The Independent has established that Alex Deane, a former chief-of-staff to David Cameron, played a key role in attempts to use the freedom of information law against one public organisation involved in promoting awareness against the health dangers of roll-up tobacco. Mr Deane is a director of Bell Pottinger which earlier this year requested documents from a health-awareness organisation funded by the NHS, the Bristol-based Smoke Free South West, following a campaign it ran against roll-up tobacco, which is popular in that part of the country.

Soon after this informal request, Smoke Free South West received a formal freedom of information request for the same documentation from Big Brother Watch, a right-of-centre libertarian group founded by Mr Deane.

Neither Bell Pottinger nor Big Brother Watch declared to Smoke Free South West that they had held discussions with one another or with Bristol-based Imperial Tobacco, which is listed as one of Bell Pottinger's clients in the PR firm's website, and makes Golden Virginia rolling tobacco and Rizla cigarette papers.

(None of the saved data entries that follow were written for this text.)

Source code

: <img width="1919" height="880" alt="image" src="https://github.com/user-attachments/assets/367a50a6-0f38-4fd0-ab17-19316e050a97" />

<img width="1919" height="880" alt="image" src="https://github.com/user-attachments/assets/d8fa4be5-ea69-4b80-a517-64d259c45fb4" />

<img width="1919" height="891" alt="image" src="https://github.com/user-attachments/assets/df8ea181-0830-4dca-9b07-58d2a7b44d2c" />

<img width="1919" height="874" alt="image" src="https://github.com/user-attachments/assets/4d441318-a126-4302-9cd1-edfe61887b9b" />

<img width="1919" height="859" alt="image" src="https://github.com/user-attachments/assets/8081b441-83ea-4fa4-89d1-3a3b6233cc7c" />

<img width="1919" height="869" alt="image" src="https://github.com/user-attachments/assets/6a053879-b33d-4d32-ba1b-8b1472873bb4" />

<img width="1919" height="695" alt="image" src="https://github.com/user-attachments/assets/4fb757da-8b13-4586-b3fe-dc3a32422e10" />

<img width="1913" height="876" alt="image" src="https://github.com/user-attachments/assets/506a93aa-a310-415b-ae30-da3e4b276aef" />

Mr Deane was not available for comment yesterday; Bell Pottinger said he was on holiday. David Petrie, the Bell Pottinger executive who sent the email requests to Smoke Free South West, did not return calls. Daniel Hamilton, a director of Big Brother Watch, refused to confirm or deny that his organisation had been in contact with Bell Pottinger or Imperial Tobacco over the FOI request to Smoke Free South West. "We don't work on behalf of other groups. We only work on behalf of ourselves... We've got no formal links with anyone in the tobacco industry," Mr Hamilton said.

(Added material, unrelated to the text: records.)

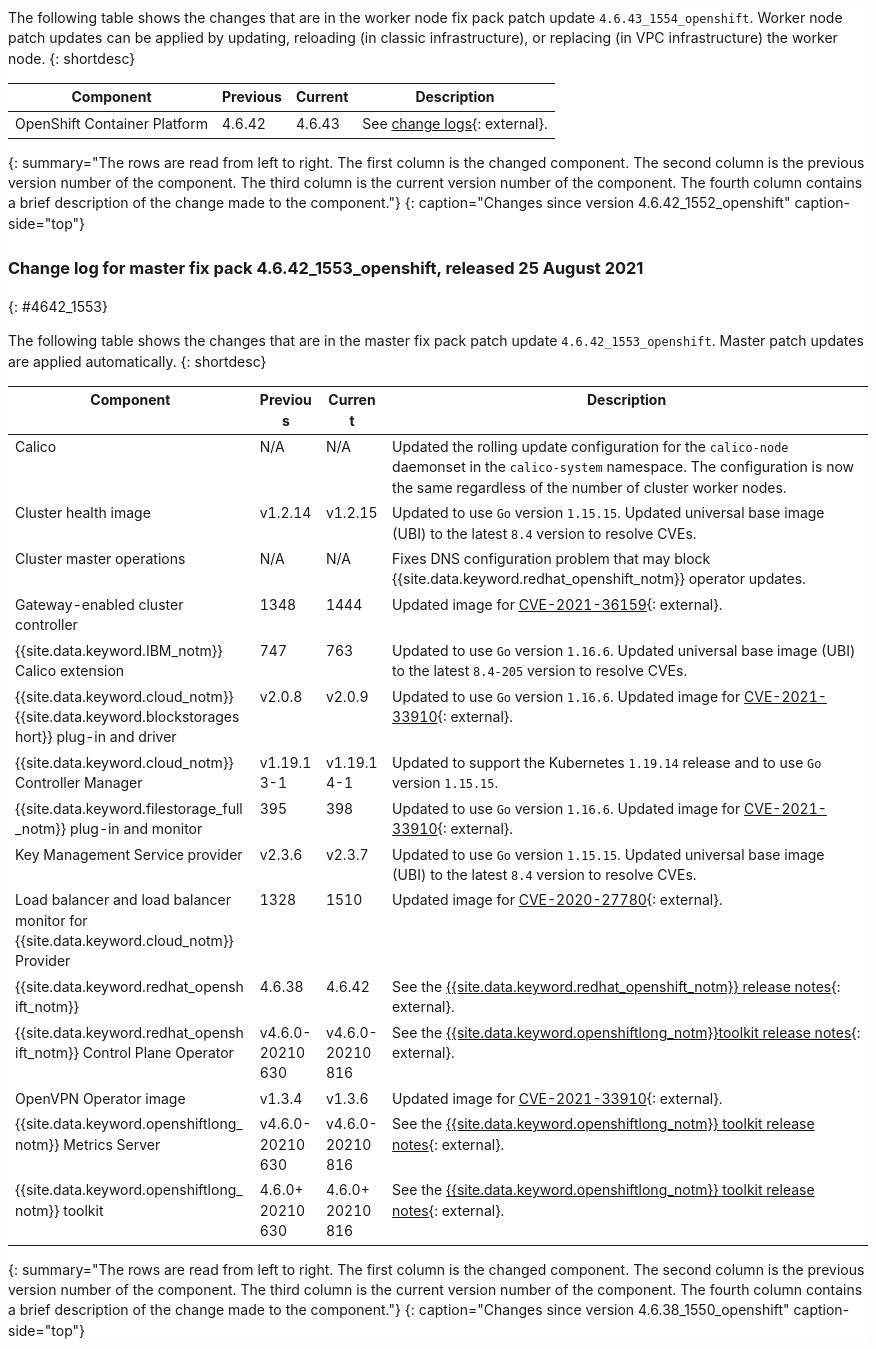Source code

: The following table shows the changes that are in the worker node fix pack patch update `4.6.43_1554_openshift`. Worker node patch updates can be applied by updating, reloading (in classic infrastructure), or replacing (in VPC infrastructure) the worker node.
{: shortdesc}

| Component | Previous | Current | Description |
| --- | --- | --- | --- |
| OpenShift Container Platform | 4.6.42 | 4.6.43 | See [change logs](https://docs.openshift.com/container-platform/4.6/release_notes/ocp-4-6-release-notes.html#ocp-4-6-43){: external}. |
{: summary="The rows are read from left to right. The first column is the changed component. The second column is the previous version number of the component. The third column is the current version number of the component. The fourth column contains a brief description of the change made to the component."}
{: caption="Changes since version 4.6.42_1552_openshift" caption-side="top"}





### Change log for master fix pack 4.6.42_1553_openshift, released 25 August 2021
{: #4642_1553}

The following table shows the changes that are in the master fix pack patch update `4.6.42_1553_openshift`. Master patch updates are applied automatically. 
{: shortdesc}

| Component | Previous | Current | Description |
| --- | --- | --- | --- |
| Calico | N/A | N/A | Updated the rolling update configuration for the `calico-node` daemonset in the `calico-system` namespace.  The configuration is now the same regardless of the number of cluster worker nodes. |
| Cluster health image | v1.2.14 | v1.2.15 | Updated to use `Go` version `1.15.15`. Updated universal base image (UBI) to the latest `8.4` version to resolve CVEs. |
| Cluster master operations | N/A | N/A | Fixes DNS configuration problem that may block {{site.data.keyword.redhat_openshift_notm}} operator updates. |
| Gateway-enabled cluster controller | 1348 | 1444 | Updated image for [CVE-2021-36159](https://cve.mitre.org/cgi-bin/cvename.cgi?name=CVE-2021-36159){: external}. |
| {{site.data.keyword.IBM_notm}} Calico extension | 747 | 763 | Updated to use `Go` version `1.16.6`. Updated universal base image (UBI) to the latest `8.4-205` version to resolve CVEs. |
| {{site.data.keyword.cloud_notm}} {{site.data.keyword.blockstorageshort}} plug-in and driver | v2.0.8 | v2.0.9 | Updated to use `Go` version `1.16.6`. Updated image for [CVE-2021-33910](https://cve.mitre.org/cgi-bin/cvename.cgi?name=CVE-2021-33910){: external}. |
| {{site.data.keyword.cloud_notm}} Controller Manager | v1.19.13-1 | v1.19.14-1 | Updated to support the Kubernetes `1.19.14` release and to use `Go` version `1.15.15`. |
| {{site.data.keyword.filestorage_full_notm}} plug-in and monitor | 395 | 398 | Updated to use `Go` version `1.16.6`. Updated image for [CVE-2021-33910](https://cve.mitre.org/cgi-bin/cvename.cgi?name=CVE-2021-33910){: external}. |
| Key Management Service provider | v2.3.6 | v2.3.7 | Updated to use `Go` version `1.15.15`. Updated universal base image (UBI) to the latest `8.4` version to resolve CVEs. |
| Load balancer and load balancer monitor for {{site.data.keyword.cloud_notm}} Provider | 1328 | 1510 | Updated image for [CVE-2020-27780](https://cve.mitre.org/cgi-bin/cvename.cgi?name=CVE-2020-27780){: external}. |
| {{site.data.keyword.redhat_openshift_notm}}| 4.6.38 | 4.6.42 | See the [{{site.data.keyword.redhat_openshift_notm}} release notes](https://docs.openshift.com/container-platform/4.6/release_notes/ocp-4-6-release-notes.html#ocp-4-6-42){: external}. |
| {{site.data.keyword.redhat_openshift_notm}} Control Plane Operator | v4.6.0-20210630 | v4.6.0-20210816 | See the [{{site.data.keyword.openshiftlong_notm}}toolkit release notes](https://github.com/openshift/ibm-roks-toolkit/releases/tag/v4.6.0+20210816){: external}. |
| OpenVPN Operator image | v1.3.4 | v1.3.6 | Updated image for [CVE-2021-33910](https://cve.mitre.org/cgi-bin/cvename.cgi?name=CVE-2021-33910){: external}. |
| {{site.data.keyword.openshiftlong_notm}} Metrics Server | v4.6.0-20210630 | v4.6.0-20210816 | See the [{{site.data.keyword.openshiftlong_notm}} toolkit release notes](https://github.com/openshift/ibm-roks-toolkit/releases/tag/v4.6.0+20210816){: external}. |
| {{site.data.keyword.openshiftlong_notm}} toolkit | 4.6.0+20210630 | 4.6.0+20210816 | See the [{{site.data.keyword.openshiftlong_notm}} toolkit release notes](https://github.com/openshift/ibm-roks-toolkit/releases/tag/v4.6.0+20210816){: external}. |
{: summary="The rows are read from left to right. The first column is the changed component. The second column is the previous version number of the component. The third column is the current version number of the component. The fourth column contains a brief description of the change made to the component."}
{: caption="Changes since version 4.6.38_1550_openshift" caption-side="top"}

This week, The Independent revealed that tobacco companies had demanded access to confidential university research papers on teenagers' attitudes to smoking, as well as meetings within the Department of Health between government officials and experts on smoking and health.

Stirling University, which carries out research on behalf of the Health Department and Cancer Research UK, said Philip Morris, the makers of Marlboro cigarettes, was attempting to access thousands of confidential interviews with British teenagers.

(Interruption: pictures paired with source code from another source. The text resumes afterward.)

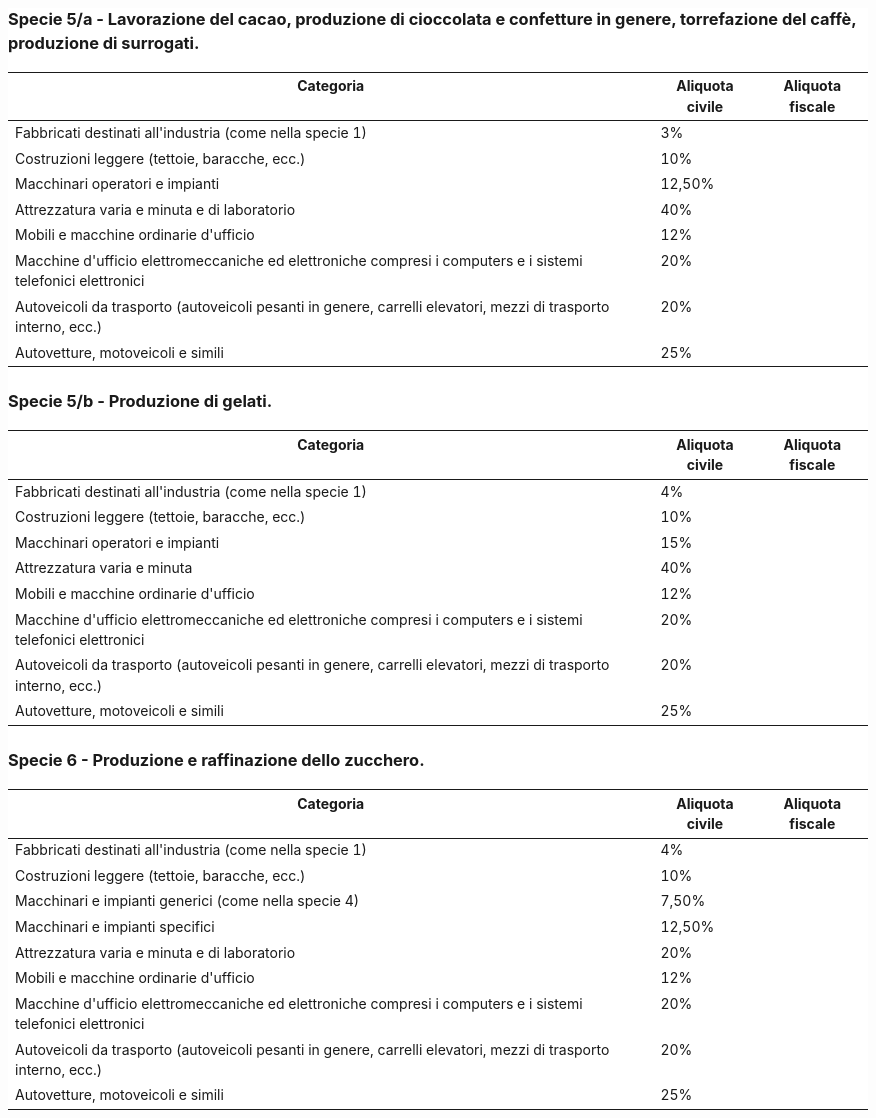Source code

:### Specie 5/a - Lavorazione del cacao, produzione di cioccolata e confetture in genere, torrefazione del caffè, produzione di surrogati.

| Categoria                                                    | Aliquota civile | Aliquota fiscale |
| ------------------------------------------------------------ | --------------- | ---------------- |
| Fabbricati destinati all'industria (come nella specie 1)     | 3%              |                  |
| Costruzioni leggere (tettoie, baracche, ecc.)                | 10%             |                  |
| Macchinari operatori e impianti                              | 12,50%          |                  |
| Attrezzatura varia e minuta e di laboratorio                 | 40%             |                  |
| Mobili e macchine ordinarie d'ufficio                        | 12%             |                  |
| Macchine d'ufficio elettromeccaniche ed elettroniche compresi i computers e i sistemi telefonici elettronici | 20%             |                  |
| Autoveicoli da trasporto (autoveicoli pesanti in genere, carrelli elevatori, mezzi di trasporto interno, ecc.) | 20%             |                  |
| Autovetture, motoveicoli e simili                            | 25%             |                  |

### Specie 5/b - Produzione di gelati.

| Categoria                                                    | Aliquota civile | Aliquota fiscale |
| ------------------------------------------------------------ | --------------- | ---------------- |
| Fabbricati destinati all'industria (come nella specie 1)     | 4%              |                  |
| Costruzioni leggere (tettoie, baracche, ecc.)                | 10%             |                  |
| Macchinari operatori e impianti                              | 15%             |                  |
| Attrezzatura varia e minuta                                  | 40%             |                  |
| Mobili e macchine ordinarie d'ufficio                        | 12%             |                  |
| Macchine d'ufficio elettromeccaniche ed elettroniche compresi i computers e i sistemi telefonici elettronici | 20%             |                  |
| Autoveicoli da trasporto (autoveicoli pesanti in genere, carrelli elevatori, mezzi di trasporto interno, ecc.) | 20%             |                  |
| Autovetture, motoveicoli e simili                            | 25%             |                  |

### Specie 6 - Produzione e raffinazione dello zucchero.

| Categoria                                                    | Aliquota civile | Aliquota fiscale |
| ------------------------------------------------------------ | --------------- | ---------------- |
| Fabbricati destinati all'industria (come nella specie 1)     | 4%              |                  |
| Costruzioni leggere (tettoie, baracche, ecc.)                | 10%             |                  |
| Macchinari e impianti generici (come nella specie 4)         | 7,50%           |                  |
| Macchinari e impianti specifici                              | 12,50%          |                  |
| Attrezzatura varia e minuta e di laboratorio                 | 20%             |                  |
| Mobili e macchine ordinarie d'ufficio                        | 12%             |                  |
| Macchine d'ufficio elettromeccaniche ed elettroniche compresi i computers e i sistemi telefonici elettronici | 20%             |                  |
| Autoveicoli da trasporto (autoveicoli pesanti in genere, carrelli elevatori, mezzi di trasporto interno, ecc.) | 20%             |                  |
| Autovetture, motoveicoli e simili                            | 25%             |                  |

The FOI request was initially made in 2009 through the London law firm Clifford Chance, which tried to keep the identify of its client confidential. However, under the Scottish Freedom of Information Act, which is slightly different to the English Act, a third party must name the client it is working for – in this case Philip Morris.

A spokeswoman for Clifford Chance said she could not comment on whether the law firm was carrying out any further freedom of information requests on behalf of tobacco companies. Under the English FOI Act, third parties can work on behalf of anonymous clients.

Hume Brophy, the Irish public relations company, admitted it was a mistake to conduct a parliamentary lobbying campaign against cigarette displays in shops without making it clear it was paid for by the tobacco industry. In a letter to Stephen Williams MP, John Hume, a partner in the company, said that it will not happen again.

Martin Dockrell of the campaign group Action on Smoking and Health said that the tobacco industry's use of "front" organisations was nothing new.

"Big Tobacco's dirty little secret is how they get others to do their dirty work," Mr Dockrell said. "Some front groups are pretty much wholly owned subsidiaries; some appear to be independent but tobacco companies pay the bills and pull the strings."

Former Cameron crony leading the fight for the smoking lobby
Profile
Alex Deane served as David Cameron's chief of staff when Cameron was shadow education secretary from 2004-2005. A Tory activist since 1995, Mr Deane is now a director of Bell Pottinger, the public relations firm set up by Lord Bell, the Tory peer. He was a founding director of Big Brother Watch, a right-of-centre libertarian pressure group that opposes state-controlled surveillance and what it sees as intrusions into civil liberties. He has opposed CCTV cameras, DNA databases, council surveillance and data chips in dustbins. Big Brother Watch also stoutly defends the rights of smokers to smoke in public places.